Recalling his memories of working with Rahman when he was leading the MCCI, Mostafa Abid Khan, member of Bangladesh Trade and Tariff Commission, said he had the qualities to solve the problems of members.
"He was a very polite man. He heard everyone's views carefully before sharing his own," he added.
Rahman was an asset to Bangladesh, said AF Nesaruddin, a partner of Hoda Vasi Chowdhury & Co., a chartered accountancy firm.
"He was the most genuine and respected business personality in Bangladesh," said Faisal Hussain, general manager of Transcom.
And even though Transcom is a family-owned house, the group introduced the corporate culture and allowed executives to flourish and take the operational decision themselves.
"He always introduced us to others as colleagues," said Md Kamrul Hassan, executive director for finance at Transcom Group, who has been with Transcom for 30 years.
More than 50 percent of the employees have begun and ended their jobs at Transcom, said Habibur Rahman Mollah, who served as the chief operating officer of Transcom.

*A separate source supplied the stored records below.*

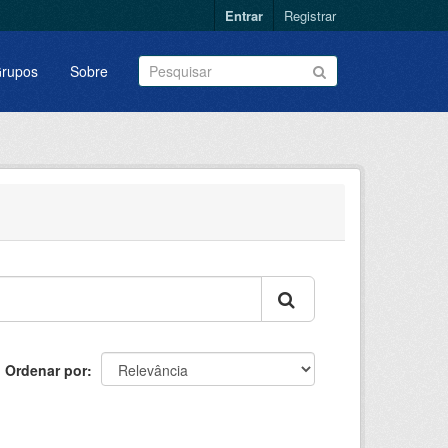
Entrar
Registrar
rupos
Sobre
Ordenar por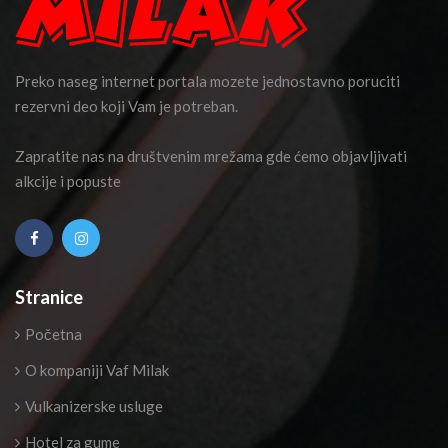
Preko naseg internet portala mozete jednostavno poruciti
rezervni deo koji Vam je potreban.
Zapratite nas na društvenim mrežama gde ćemo objavljivati
alkcije i popuste
Stranice
Početna
O kompaniji Vaf Milak
Vulkanizerske usluge
Hotel za gume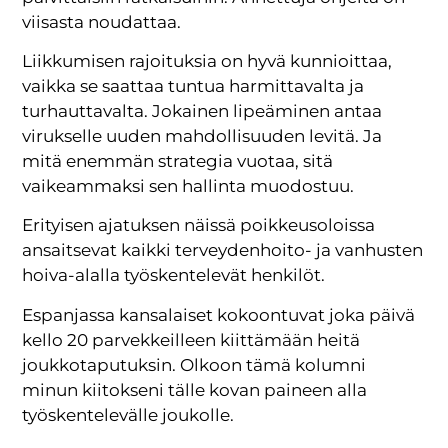
viisasta noudattaa.
Liikkumisen rajoituksia on hyvä kunnioittaa,
vaikka se saattaa tuntua harmittavalta ja
turhauttavalta. Jokainen lipeäminen antaa
virukselle uuden mahdollisuuden levitä. Ja
mitä enemmän strategia vuotaa, sitä
vaikeammaksi sen hallinta muodostuu.
Erityisen ajatuksen näissä poikkeusoloissa
ansaitsevat kaikki terveydenhoito- ja vanhusten
hoiva-alalla työskentelevät henkilöt.
Espanjassa kansalaiset kokoontuvat joka päivä
kello 20 parvekkeilleen kiittämään heitä
joukkotaputuksin. Olkoon tämä kolumni
minun kiitokseni tälle kovan paineen alla
työskentelevälle joukolle.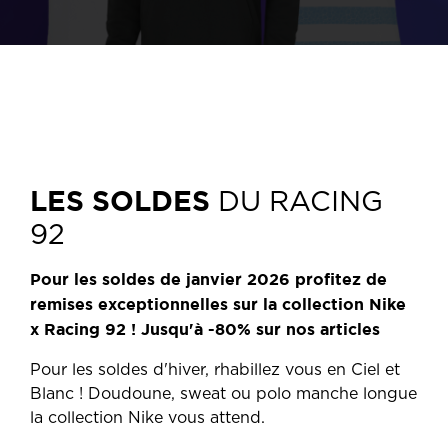
LES SOLDES
DU RACING
92
Pour les soldes de janvier 2026 profitez de
remises exceptionnelles sur la collection Nike
x Racing 92 ! Jusqu'à -80% sur nos articles
Pour les soldes d'hiver, rhabillez vous en Ciel et
Blanc ! Doudoune, sweat ou polo manche longue
la collection Nike vous attend.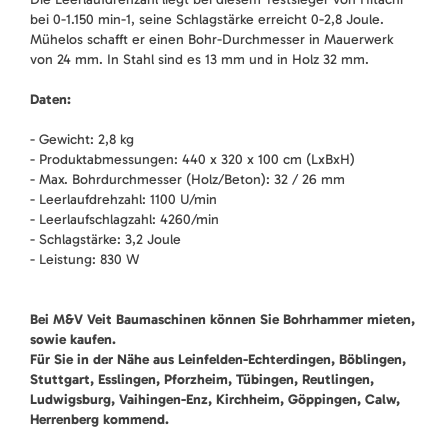
bei 0-1.150 min-1, seine Schlagstärke erreicht 0-2,8 Joule.
Mühelos schafft er einen Bohr-Durchmesser in Mauerwerk
von 24 mm. In Stahl sind es 13 mm und in Holz 32 mm.
Daten:
- Gewicht: 2,8 kg
- Produktabmessungen: 440 x 320 x 100 cm (LxBxH)
- Max. Bohrdurchmesser (Holz/Beton): 32 / 26 mm
- Leerlaufdrehzahl: 1100 U/min
- Leerlaufschlagzahl: 4260/min
- Schlagstärke: 3,2 Joule
- Leistung: 830 W
Bei M&V Veit Baumaschinen können Sie Bohrhammer mieten,
sowie kaufen.
Für Sie in der Nähe aus Leinfelden-Echterdingen, Böblingen,
Stuttgart, Esslingen, Pforzheim, Tübingen, Reutlingen,
Ludwigsburg, Vaihingen-Enz, Kirchheim, Göppingen, Calw,
Herrenberg kommend.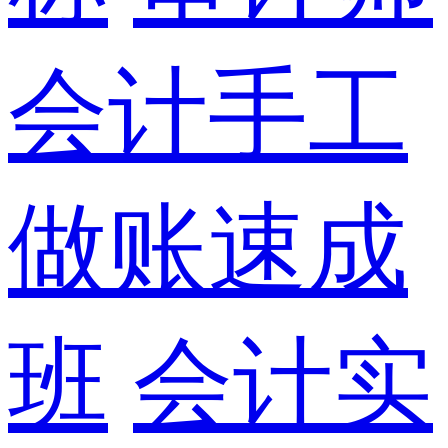
会计手工
做账速成
班
会计实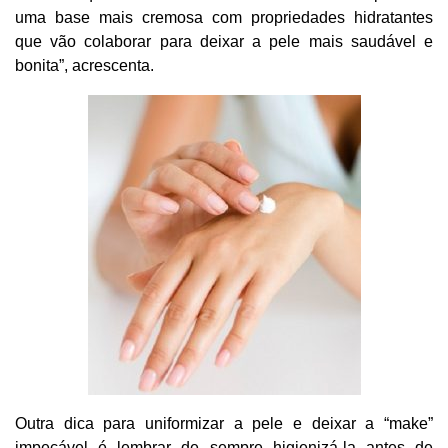
uma base mais cremosa com propriedades hidratantes
que vão colaborar para deixar a pele mais saudável e
bonita”, acrescenta.
Outra dica para uniformizar a pele e deixar a “make”
impecável é lembrar de sempre higienizá-la antes de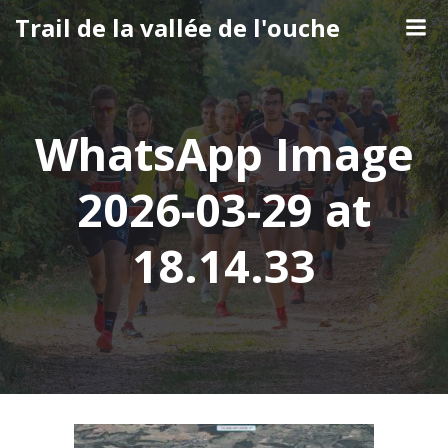
Aller
Trail de la vallée de l'ouche
au
contenu
WhatsApp Image
2026-03-29 at
18.14.33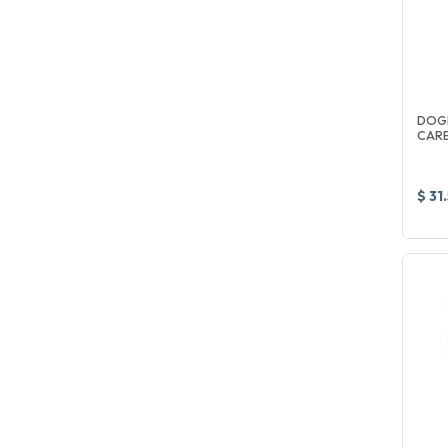
DOG
CARB
$ 31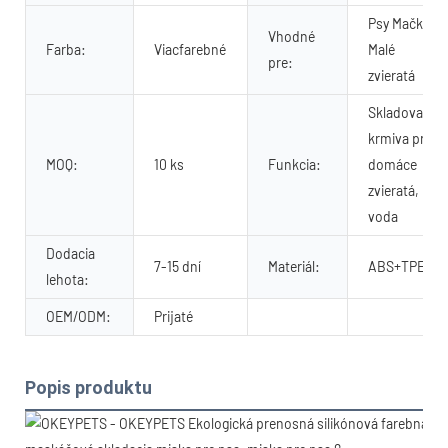
Psy Mačky
Vhodné
Farba:
Viacfarebné
Malé
pre:
zvieratá
Skladovanie
krmiva pre
MOQ:
10 ks
Funkcia:
domáce
zvieratá,
voda
Dodacia
7-15 dní
Materiál:
ABS+TPE
lehota:
OEM/ODM:
Prijaté
Popis produktu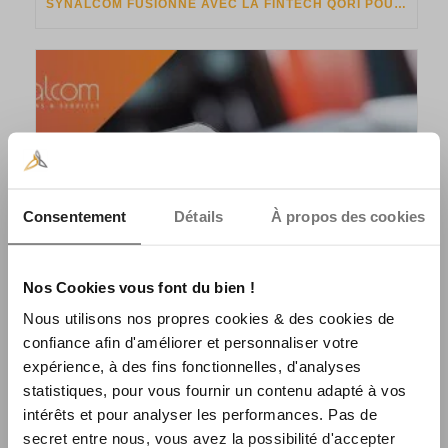
SYNALCOM FUSIONNE AVEC LA FINTECH QORI POUR LANCER SYLQ
Consentement
Détails
À propos des cookies
Nos Cookies vous font du bien !
Nous utilisons nos propres cookies & des cookies de
confiance afin d'améliorer et personnaliser votre
expérience, à des fins fonctionnelles, d'analyses
statistiques, pour vous fournir un contenu adapté à vos
SYNALCOM & QORI LANCENT LE PAIEMENT CRYPTO ET PAY BY BANK EN MAGASIN
intérêts et pour analyser les performances. Pas de
secret entre nous, vous avez la possibilité d'accepter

"It offered a peaceful life."
Rahman believed that one would be rewarded if he or she worked transparently and with integrity.
He also had a diktat for his companies: no compromise on quality at any cost.
"Quality gets priority over profit," said Mollah, who retired after 20 years with Transcom.
Today, the employees of Transcom that Rahman has made a household name are mourning the demise of their most compassionate and conscientious employer.